Kiedyś powiedziano jej, że może zrobić karierę na miarę Bundchen. Szef agencji modelek kazał jej jednak schudnąć o… 30 kilo. To było wówczas 42% jej całej wagi!

– Zawsze byłam bardzo uparta – wspomina modelka. – Pomyślałam sobie, że będę zdrowo jadła i będę nosić rozmiar zero, jak inne modelki. Zrzuciłam prawie 15 kilo w trzy miesiące i zdałam sobie sprawę, że nie będzie tak łatwo. Miałam jeszcze trochę kilogramów do zrzucenia.
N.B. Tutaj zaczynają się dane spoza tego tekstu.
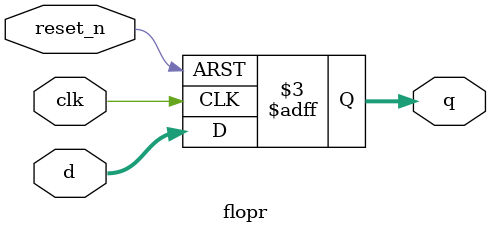
<source format=v>
module flopr #(parameter WIDTH = 8) (
    input wire clk,
    input wire reset_n,
    input wire [WIDTH-1:0] d,
    output reg [WIDTH-1:0] q
    );

    always @(posedge clk, negedge reset_n)
        if (!reset_n)
            q <= 0;
        else
            q <= d;

endmodule
</source>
Wtedy sprawy przybrały bardziej ekstremalny obrót. Wtedy pojawiło się liczenie kalorii i ćwiczenia, zawładnęła mną absolutna obsesja, która dotknęła całego mojego życia.

– Ludzie muszą to usłyszeć, bo to ich historia – mówi o swojej książce, która ukazała się we wrześniu ubiegłego roku.

Podczas gdy wszystkie „normalne\” modelki przechadzają się po Nowym Jorku w obcisłych spodniach i na gigantycznych obcasach, Renn wygląda jak zwykła, ładna dziewczyna. Nosi rozmiar 16, co w amerykańskiej rozmiarówce odpowiada europejskiemu… 44.

Mówi, że każdy powtarza jej: \”Nie wyglądasz na swój rozmiar\”.

– To dziwaczne, że normalność jest dziś nadwagą. Przy moim rozmiarze jestem zdrowa – przekonuje.

Faktycznie – ma piękną cerę, którą zachwycają się makijażyści, piękne włosy, które wprawiają w zdumienie fryzjerów.

– Nie sądzę, bym wyglądała grubo – mówi o sobie.

A na temat \”chudego okresu\” mówi:

– Kończyłam się. Umierałam. A nie chciałam umrzeć.

I wtedy zaczęła jeść.


Jakiś czas głośno było o Chloe Marshall, noszącej rozmiar 44 Miss Surrey, pierwszą miss o pełnych kształtach. Dziś dziewczyna twierdzi, że udział w konkursie zmienił jej życie.